One of the strangest teachings in Chazal comes from the Midrash on Yam Suf: even Datan and Aviram, those consistent rebels against Moshe and Hashem, merited the sea to split for them. The Torah records that they did not leave Egypt with the nation at first, and yet when they finally came to the sea, it parted for the two of them just as it had for all of Klal Yisrael.
This is puzzling. Why should men who fought Moshe from Egypt to the wilderness, who stirred up rebellion and refused to listen, deserve such a miracle? The answer is that they did not deserve it at all. Rather, they were carried by the collective merit of Israel. The miracle was not theirs; it belonged to the tzaddikim and the nation as a whole. They were simply swept along because Hashem redeems His people together.

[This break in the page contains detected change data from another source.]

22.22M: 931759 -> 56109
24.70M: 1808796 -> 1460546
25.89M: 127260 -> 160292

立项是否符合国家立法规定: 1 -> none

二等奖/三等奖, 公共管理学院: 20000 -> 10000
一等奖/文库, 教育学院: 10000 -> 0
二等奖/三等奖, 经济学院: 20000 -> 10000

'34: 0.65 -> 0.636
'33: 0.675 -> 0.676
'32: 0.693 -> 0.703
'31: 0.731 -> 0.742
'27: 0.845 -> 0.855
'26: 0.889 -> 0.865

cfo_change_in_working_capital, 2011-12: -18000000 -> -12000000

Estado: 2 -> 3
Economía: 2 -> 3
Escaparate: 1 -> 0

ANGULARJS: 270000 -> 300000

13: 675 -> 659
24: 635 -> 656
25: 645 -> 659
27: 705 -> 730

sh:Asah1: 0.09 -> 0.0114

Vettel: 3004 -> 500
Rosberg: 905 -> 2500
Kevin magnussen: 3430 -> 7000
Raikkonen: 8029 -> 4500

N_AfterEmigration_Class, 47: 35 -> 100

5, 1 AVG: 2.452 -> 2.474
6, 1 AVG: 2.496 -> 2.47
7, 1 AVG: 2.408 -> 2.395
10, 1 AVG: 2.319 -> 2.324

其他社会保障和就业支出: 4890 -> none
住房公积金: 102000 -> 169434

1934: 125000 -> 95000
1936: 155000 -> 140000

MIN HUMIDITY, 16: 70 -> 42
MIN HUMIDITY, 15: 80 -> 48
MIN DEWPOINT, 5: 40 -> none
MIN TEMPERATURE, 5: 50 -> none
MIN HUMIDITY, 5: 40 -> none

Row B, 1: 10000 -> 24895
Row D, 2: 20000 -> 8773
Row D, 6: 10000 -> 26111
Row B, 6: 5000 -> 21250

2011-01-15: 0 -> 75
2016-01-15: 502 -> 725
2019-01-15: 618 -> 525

The Principle of Collective Merit
The splitting of the sea teaches a profound lesson: Hashem’s providence attaches not only to individuals but to the collective of Israel. Even the antagonists are preserved—not out of their own righteousness, but so that the nation as a whole remains whole. This is why Moshe, in Parashas Eikev, recalls Datan and Aviram but not Korach: the nation saw with their own eyes how men who once walked through the parted waters, sharing in the miracle, were later swallowed by the earth for their insolence. Their survival at the sea was not a sign of personal merit but of Hashem’s covenant with all of Israel.
A Modern Parallel: Israel After the Shoah
History has repeated itself in our own times. After the destruction of European Jewry, waves of Jews came to Eretz Yisrael. Among them were gedolei Torah, tzaddikim, and simple Jews devoted to mitzvos. Alongside them came secular Zionists, socialists, and even anti-religious leaders who scorned Torah. Yet when the State of Israel was declared in 1948 and surrounded by enemies, miracles of survival occurred. Time and again—in 1948, 1967, 1973, and even in our day—the nation has been preserved against impossible odds.
Why? Not because of political brilliance or military genius alone. Those are only the garments. The true reason is the same as at Yam Suf: the merit of Torah and of the righteous within Israel sustains everyone together. Just as Datan and Aviram walked through the sea because they were attached to the people of Hashem, so too today the irreligious and even the antagonists of Torah are carried by the merit of the tzaddikim in their midst.
The Contrast
Here lies the eternal contrast. The tzaddikim live in open connection to Hashem; they are the reason the sea splits. The reshaim live off that merit temporarily, but their share is only incidental, borrowed from the collective. They receive miracles not because they deserve them, but because they are passengers in the same boat. Eventually, like Datan and Aviram, their own rebellion catches up with them. But in the meantime, Hashem protects the entire people as one body, for the sake of the covenant and the righteous within it.
Conclusion
The story of Datan and Aviram at Yam Suf is not a curious historical footnote; it is a blueprint for Jewish history. The existence of the State of Israel and the miracles of its wars are not testimony to the merit of secular ideologies but to the eternal covenant Hashem has with His people and the sustaining power of Torah. Just as the sea once split for rebels only because they were attached to the righteous, so too today every miracle in Israel’s survival flows from the hidden wellsprings of Torah and the collective merit of Klal Yisrael.